Hang on a second, I thought: What about my exorbitant fuel costs and the two bucks for my disgusting coffee and the $1.25 for my stale, tasteless bagel, with no schmear, no butter, no nothing? If inflation had jumped just a puny 0.9% in the past 12 months, why did it feel like everything that I bought last week had gone up 25%?

The answer lies in the way economists calculate what they call “core” price indexes. The core personal consumption expenditures index (PCE), for example, computes the cost of a representative basket of goods that consumers might buy—like used copies of “Madden 2009” and lace camisoles and jumbo-size containers of Percocet and personally autographed Kenny Chesney guitar picks and Blu-ray discs of “AVP: Alien vs. Predator” —but it cuts out variables like food and energy prices. This makes the month-to-month reporting on inflation less volatile, far less subject to the vicissitudes of the market.

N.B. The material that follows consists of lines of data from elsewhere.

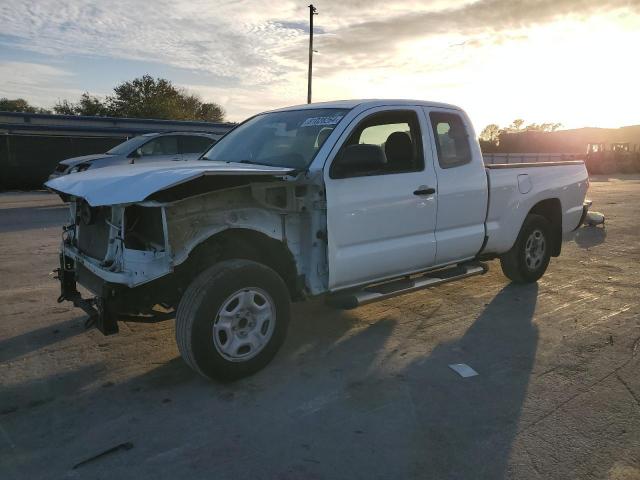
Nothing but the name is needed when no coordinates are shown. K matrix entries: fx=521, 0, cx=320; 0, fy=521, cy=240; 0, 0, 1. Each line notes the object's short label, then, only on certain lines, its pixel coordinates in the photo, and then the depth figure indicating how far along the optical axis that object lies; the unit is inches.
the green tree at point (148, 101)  1870.1
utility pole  1181.1
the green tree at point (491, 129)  3493.6
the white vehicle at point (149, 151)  472.1
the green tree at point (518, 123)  4301.2
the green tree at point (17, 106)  2042.0
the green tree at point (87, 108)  1936.5
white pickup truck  134.8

At first glance, this seems baffling. Removing fuel and food costs from the index purely for the sake of statistical balance seems a bit like saying, “All told, four million people died in World War II. Well, unless you include the people who died in concentration camps. And, oh yeah, the 20 million Russians.” It’s a bit like saying, “On average, a major league baseball team will win 3.2 World Series each century. Obviously, not the Cubs. And we’ve thrown out the New York Yankees and their 27 world championships because it doesn’t provide a true snapshot of the game at any given moment.” It’s a bit like saying, “Billy Joel never wrote a single song that just totally sucks and makes people’s skin crawl. Unless you include ‘Captain Jack.’ Which we deliberately left out of our sample because it skews the results. Maybe we should have left out ‘Piano Man,’ too.”

Read the whole thing.

One Feedback on "$70 Fill Ups and Low Inflation Rates"


Core Inflation measures what it measures. The fact that it doesn’t measure something else that you think is more important is irrelevant. The most frequently reported player statistic in baseball is batting average. There are other statistics that many argue are a better picture of “player performance”, but batting average still measures what it measures — the past probability of getting a hit at an at-bat.

Focus on CPI (of any kind) disguises the really salient point — which is monetary inflation. When you create more money, you devalue each unit of currency. This ultimately affects general price levels, but in the short run, CPI is also affected by things like money velocity (still low right now). In the long run, creating more money WILL result in higher general prices unless you can keep the velocity of money low permanently (never been done). More likely what happens is that some future Fed will have to drastically reduce the supply of money, which will certainly trigger another recession (see Paul Volcker and the early 1980s). Mr. Bernanke and the President are counting on this happening AFTER 2012.